• **Work item**
Write out the items word for word, from their first line through the line containing "Learn more about research services.", with both ends included and the pictures left out.

• **Input data**
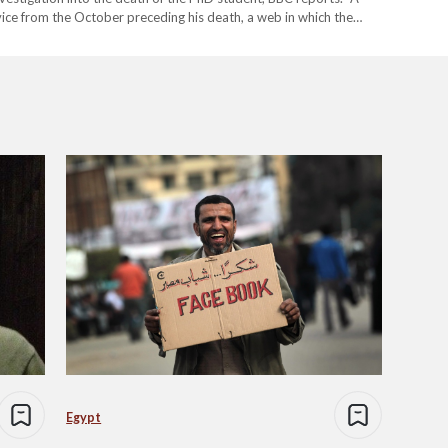
ice from the October preceding his death, a web in which the
…
Egypt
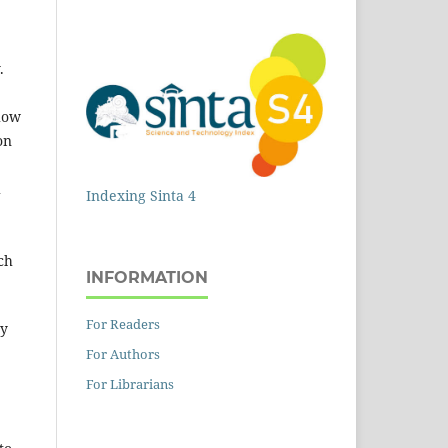
.
 how
on
h
Indexing Sinta 4
ch
INFORMATION
For Readers
dy
For Authors
For Librarians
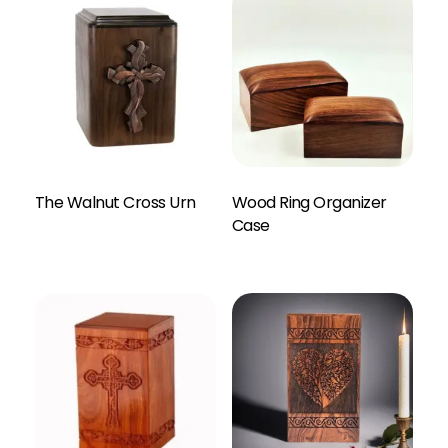
The Walnut Cross Urn
Wood Ring Organizer
Enquiry Here
Case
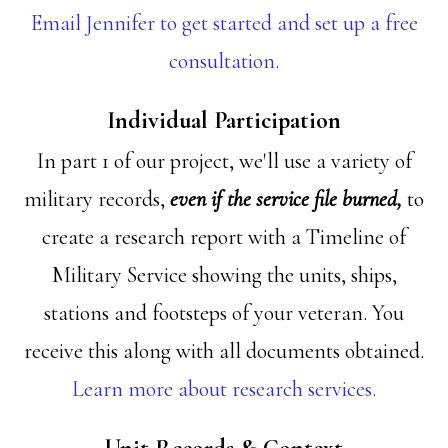
Email Jennifer to get started and set up a free
consultation.
Individual Participation
In part 1 of our project, we'll use a variety of
military records,
even if the service file burned,
to
create a research report with a Timeline of
Military Service showing the units, ships,
stations and footsteps of your veteran. You
receive this along with all documents obtained.
Learn more about research services.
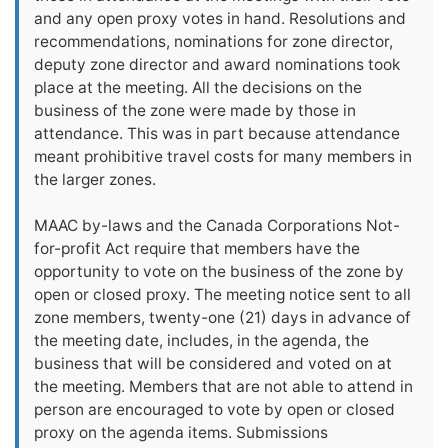
and any open proxy votes in hand. Resolutions and
recommendations, nominations for zone director,
deputy zone director and award nominations took
place at the meeting. All the decisions on the
business of the zone were made by those in
attendance. This was in part because attendance
meant prohibitive travel costs for many members in
the larger zones.
MAAC by-laws and the Canada Corporations Not-
for-profit Act require that members have the
opportunity to vote on the business of the zone by
open or closed proxy. The meeting notice sent to all
zone members, twenty-one (21) days in advance of
the meeting date, includes, in the agenda, the
business that will be considered and voted on at
the meeting. Members that are not able to attend in
person are encouraged to vote by open or closed
proxy on the agenda items. Submissions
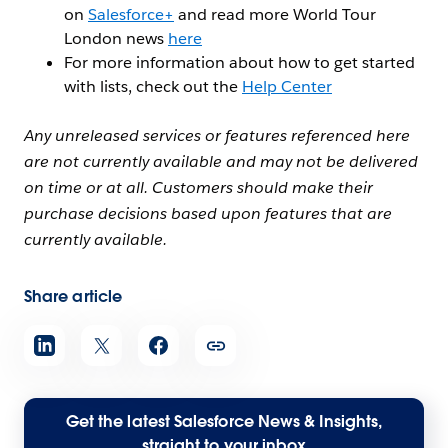
on
Salesforce+
and read more World Tour
London news
here
For more information about how to get started
with lists, check out the
Help Center
Any unreleased services or features referenced here
are not currently available and may not be delivered
on time or at all. Customers should make their
purchase decisions based upon features that are
currently available.
Share article
Get the latest Salesforce News & Insights,
straight to your inbox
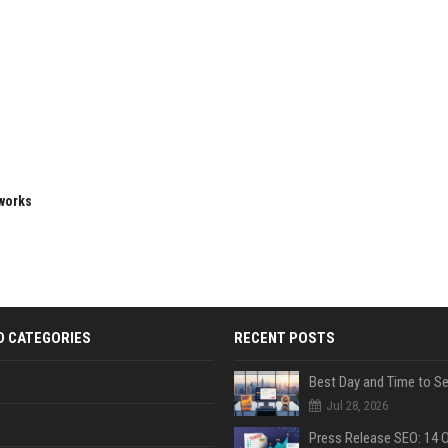
eworks
D CATEGORIES
RECENT POSTS
Jul 28, 2026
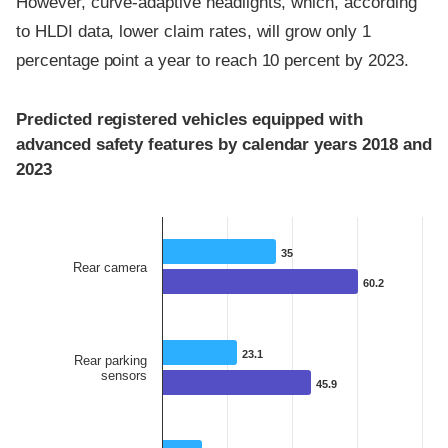
However, curve-adaptive headlights, which, according
to HLDI data, lower claim rates, will grow only 1
percentage point a year to reach 10 percent by 2023.
Predicted registered vehicles equipped with
advanced safety features by calendar years 2018 and
2023
35
35
Rear camera
60.2
60.2
23.1
23.1
Rear parking
sensors
45.9
45.9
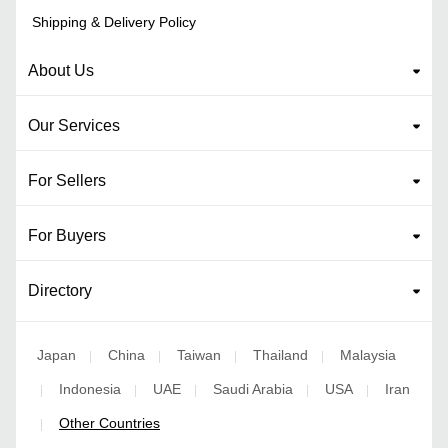
Shipping & Delivery Policy
About Us
Our Services
For Sellers
For Buyers
Directory
Japan
China
Taiwan
Thailand
Malaysia
|
|
|
|
Indonesia
UAE
Saudi Arabia
USA
Iran
|
|
|
|
|
Other Countries
|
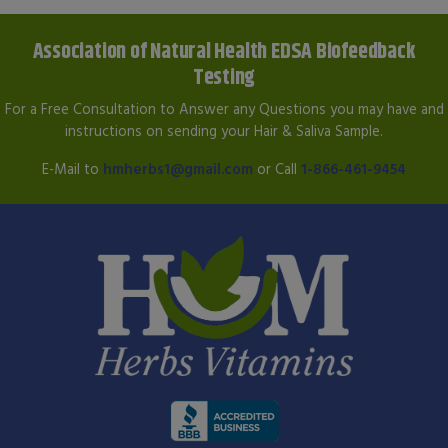
Association of Natural Health EDSA Biofeedback
Testing
For a Free Consultation to Answer any Questions you may have and
instructions on sending your Hair & Saliva Sample.
E-Mail to
hmherbs1@gmail.com
or Call
1-866-461-9454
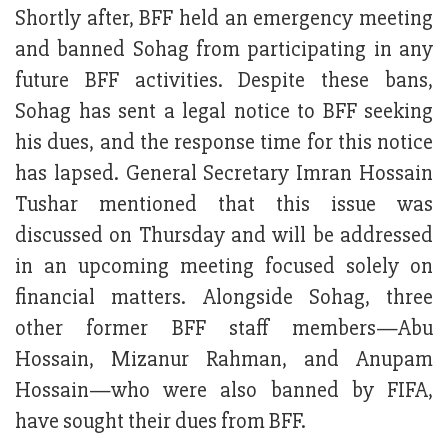
Shortly after, BFF held an emergency meeting
and banned Sohag from participating in any
future BFF activities. Despite these bans,
Sohag has sent a legal notice to BFF seeking
his dues, and the response time for this notice
has lapsed. General Secretary Imran Hossain
Tushar mentioned that this issue was
discussed on Thursday and will be addressed
in an upcoming meeting focused solely on
financial matters. Alongside Sohag, three
other former BFF staff members—Abu
Hossain, Mizanur Rahman, and Anupam
Hossain—who were also banned by FIFA,
have sought their dues from BFF.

• **Solution to the problem**
ice from the October preceding his death, a web in which the
…
Egypt
.
 how
on
h
Indexing Sinta 4
ch
INFORMATION
For Readers
dy
For Authors
For Librarians
The Walnut Cross Urn
Wood Ring Organizer
Enquiry Here
Case
Email Jennifer to get started and set up a free
consultation.
Individual Participation
In part 1 of our project, we'll use a variety of
military records,
even if the service file burned,
to
create a research report with a Timeline of
Military Service showing the units, ships,
stations and footsteps of your veteran. You
receive this along with all documents obtained.
Learn more about research services.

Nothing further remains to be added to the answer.